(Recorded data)
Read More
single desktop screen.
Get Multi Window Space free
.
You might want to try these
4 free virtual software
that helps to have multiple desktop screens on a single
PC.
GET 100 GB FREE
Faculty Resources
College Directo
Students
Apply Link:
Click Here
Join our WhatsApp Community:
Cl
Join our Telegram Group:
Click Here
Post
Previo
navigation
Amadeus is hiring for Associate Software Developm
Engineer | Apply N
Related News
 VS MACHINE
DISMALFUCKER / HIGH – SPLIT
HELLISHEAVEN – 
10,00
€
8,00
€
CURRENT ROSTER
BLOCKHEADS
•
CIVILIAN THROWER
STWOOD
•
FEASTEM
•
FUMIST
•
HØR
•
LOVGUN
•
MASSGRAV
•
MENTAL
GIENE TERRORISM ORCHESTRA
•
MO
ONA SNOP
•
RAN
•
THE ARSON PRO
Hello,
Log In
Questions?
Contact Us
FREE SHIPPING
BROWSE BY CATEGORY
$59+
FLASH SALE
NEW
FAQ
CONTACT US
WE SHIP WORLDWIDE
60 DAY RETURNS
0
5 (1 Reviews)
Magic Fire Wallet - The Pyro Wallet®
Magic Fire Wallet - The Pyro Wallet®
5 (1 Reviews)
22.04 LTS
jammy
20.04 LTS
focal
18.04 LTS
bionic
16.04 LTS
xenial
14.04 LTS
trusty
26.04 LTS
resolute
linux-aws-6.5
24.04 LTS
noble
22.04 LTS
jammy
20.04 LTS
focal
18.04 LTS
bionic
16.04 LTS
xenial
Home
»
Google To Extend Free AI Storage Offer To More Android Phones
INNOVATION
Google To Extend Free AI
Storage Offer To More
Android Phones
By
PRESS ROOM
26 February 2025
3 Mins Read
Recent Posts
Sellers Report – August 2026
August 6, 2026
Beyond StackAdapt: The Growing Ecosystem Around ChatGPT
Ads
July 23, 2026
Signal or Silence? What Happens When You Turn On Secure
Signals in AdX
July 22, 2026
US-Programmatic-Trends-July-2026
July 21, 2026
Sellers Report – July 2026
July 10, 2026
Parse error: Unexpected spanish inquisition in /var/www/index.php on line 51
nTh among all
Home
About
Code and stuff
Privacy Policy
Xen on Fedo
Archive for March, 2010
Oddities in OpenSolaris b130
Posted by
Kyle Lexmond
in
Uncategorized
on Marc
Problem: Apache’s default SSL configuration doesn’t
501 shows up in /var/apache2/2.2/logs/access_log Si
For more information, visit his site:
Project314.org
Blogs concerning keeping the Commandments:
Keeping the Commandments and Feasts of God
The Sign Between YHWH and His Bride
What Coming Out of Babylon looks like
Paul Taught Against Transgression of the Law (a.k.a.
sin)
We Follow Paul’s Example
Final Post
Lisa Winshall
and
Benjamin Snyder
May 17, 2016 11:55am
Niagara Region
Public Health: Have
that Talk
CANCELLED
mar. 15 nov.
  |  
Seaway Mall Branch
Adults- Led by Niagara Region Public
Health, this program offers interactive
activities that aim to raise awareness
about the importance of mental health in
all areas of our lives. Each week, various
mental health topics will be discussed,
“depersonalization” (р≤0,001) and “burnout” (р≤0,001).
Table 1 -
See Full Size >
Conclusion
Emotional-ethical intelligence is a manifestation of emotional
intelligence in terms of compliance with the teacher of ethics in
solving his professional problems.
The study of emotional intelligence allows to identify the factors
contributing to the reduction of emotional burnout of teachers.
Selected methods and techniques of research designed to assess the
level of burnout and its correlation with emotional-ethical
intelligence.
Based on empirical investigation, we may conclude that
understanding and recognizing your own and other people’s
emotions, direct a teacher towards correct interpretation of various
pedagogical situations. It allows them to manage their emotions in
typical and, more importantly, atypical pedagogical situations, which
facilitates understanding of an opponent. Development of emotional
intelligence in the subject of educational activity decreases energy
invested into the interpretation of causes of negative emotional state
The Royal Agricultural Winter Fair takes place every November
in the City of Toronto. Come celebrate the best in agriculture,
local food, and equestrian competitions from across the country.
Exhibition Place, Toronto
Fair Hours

> Job: Every record above needs to be given again exactly.

> Exercise solution:
Read More
single desktop screen.
Get Multi Window Space free
.
You might want to try these
4 free virtual software
that helps to have multiple desktop screens on a single
PC.
GET 100 GB FREE
Faculty Resources
College Directo
Students
Apply Link:
Click Here
Join our WhatsApp Community:
Cl
Join our Telegram Group:
Click Here
Post
Previo
navigation
Amadeus is hiring for Associate Software Developm
Engineer | Apply N
Related News
 VS MACHINE
DISMALFUCKER / HIGH – SPLIT
HELLISHEAVEN – 
10,00
€
8,00
€
CURRENT ROSTER
BLOCKHEADS
•
CIVILIAN THROWER
STWOOD
•
FEASTEM
•
FUMIST
•
HØR
•
LOVGUN
•
MASSGRAV
•
MENTAL
GIENE TERRORISM ORCHESTRA
•
MO
ONA SNOP
•
RAN
•
THE ARSON PRO
Hello,
Log In
Questions?
Contact Us
FREE SHIPPING
BROWSE BY CATEGORY
$59+
FLASH SALE
NEW
FAQ
CONTACT US
WE SHIP WORLDWIDE
60 DAY RETURNS
0
5 (1 Reviews)
Magic Fire Wallet - The Pyro Wallet®
Magic Fire Wallet - The Pyro Wallet®
5 (1 Reviews)
22.04 LTS
jammy
20.04 LTS
focal
18.04 LTS
bionic
16.04 LTS
xenial
14.04 LTS
trusty
26.04 LTS
resolute
linux-aws-6.5
24.04 LTS
noble
22.04 LTS
jammy
20.04 LTS
focal
18.04 LTS
bionic
16.04 LTS
xenial
Home
»
Google To Extend Free AI Storage Offer To More Android Phones
INNOVATION
Google To Extend Free AI
Storage Offer To More
Android Phones
By
PRESS ROOM
26 February 2025
3 Mins Read
Recent Posts
Sellers Report – August 2026
August 6, 2026
Beyond StackAdapt: The Growing Ecosystem Around ChatGPT
Ads
July 23, 2026
Signal or Silence? What Happens When You Turn On Secure
Signals in AdX
July 22, 2026
US-Programmatic-Trends-July-2026
July 21, 2026
Sellers Report – July 2026
July 10, 2026
Parse error: Unexpected spanish inquisition in /var/www/index.php on line 51
nTh among all
Home
About
Code and stuff
Privacy Policy
Xen on Fedo
Archive for March, 2010
Oddities in OpenSolaris b130
Posted by
Kyle Lexmond
in
Uncategorized
on Marc
Problem: Apache’s default SSL configuration doesn’t
501 shows up in /var/apache2/2.2/logs/access_log Si
For more information, visit his site:
Project314.org
Blogs concerning keeping the Commandments:
Keeping the Commandments and Feasts of God
The Sign Between YHWH and His Bride
What Coming Out of Babylon looks like
Paul Taught Against Transgression of the Law (a.k.a.
sin)
We Follow Paul’s Example
Final Post
Lisa Winshall
and
Benjamin Snyder
May 17, 2016 11:55am
Niagara Region
Public Health: Have
that Talk
CANCELLED
mar. 15 nov.
  |  
Seaway Mall Branch
Adults- Led by Niagara Region Public
Health, this program offers interactive
activities that aim to raise awareness
about the importance of mental health in
all areas of our lives. Each week, various
mental health topics will be discussed,
“depersonalization” (р≤0,001) and “burnout” (р≤0,001).
Table 1 -
See Full Size >
Conclusion
Emotional-ethical intelligence is a manifestation of emotional
intelligence in terms of compliance with the teacher of ethics in
solving his professional problems.
The study of emotional intelligence allows to identify the factors
contributing to the reduction of emotional burnout of teachers.
Selected methods and techniques of research designed to assess the
level of burnout and its correlation with emotional-ethical
intelligence.
Based on empirical investigation, we may conclude that
understanding and recognizing your own and other people’s
emotions, direct a teacher towards correct interpretation of various
pedagogical situations. It allows them to manage their emotions in
typical and, more importantly, atypical pedagogical situations, which
facilitates understanding of an opponent. Development of emotional
intelligence in the subject of educational activity decreases energy
invested into the interpretation of causes of negative emotional state
The Royal Agricultural Winter Fair takes place every November
in the City of Toronto. Come celebrate the best in agriculture,
local food, and equestrian competitions from across the country.
Exhibition Place, Toronto
Fair Hours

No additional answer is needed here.